§ **The request**: Please write out the part of the article on reframing business problems that begins with "Same pressure. Different" and ends with "control from within.", changing "hurdle" to "obstacle".

§ **Document text**:

####

The cheapest lead in your pipeline is the one you already have. If you’re not working those, you’re leaving money on the table.
YOUR MOVE MONDAY MORNING
Notice what none of those three shifts required. Not a better economy. Not a bigger candidate pool. Not a cheaper vendor. Not a miracle marketing channel. Just a different perspective when looking at the same problem.
Possibly the most useful thing to come out of this survey is this 15-minute exercise:
Grab a piece of paper. Write down the top three things stopping your business from being its best this year. Exactly how you’d say it out loud.
Now look at each sentence and ask: Where does this sentence end?
If it ends outside your business — with the economy, the candidates, the competitors, the supply chain — rewrite it so it ends inside your business.
“I can’t find good people.” → “Our business is too dependent on every hire being great.” Which means you likely need stronger systems, clearer processes and onboarding that’s actually written down.
“Homeowners are shopping price.” → “We haven’t made the reason we’re worth more obvious enough.” Which means it’s time to get intentional about it — research your market, sharpen your positioning and train your team to communicate it clearly. Where else are they shopping in your area? What do you do better? What’s the real cost of choosing someone else?
“The economy is soft.” → “Our sales process isn’t strong enough to close a cautious buyer.” Which means it’s time to invest in sales training and simple, repeatable scripts. Your team doesn’t need to sound robotic — they need a guide. A baseline for what every customer hears, every time, that they can make their own.
Same pressure. Different hurdle. But now it’s one you can actually clear. The pros having their best year didn’t get a different market. They just stopped pointing outside the building and started taking control from within.

####

§ **Supplied information**:

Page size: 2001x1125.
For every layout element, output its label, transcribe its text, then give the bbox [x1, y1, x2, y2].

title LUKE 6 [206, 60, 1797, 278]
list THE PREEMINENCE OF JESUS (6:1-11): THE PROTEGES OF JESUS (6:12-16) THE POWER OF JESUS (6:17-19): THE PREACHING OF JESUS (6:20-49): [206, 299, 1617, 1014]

####

§ **Result of this exercise**:
Same pressure. Different obstacle. But now it’s one you can actually clear. The pros having their best year didn’t get a different market. They just stopped pointing outside the building and started taking control from within.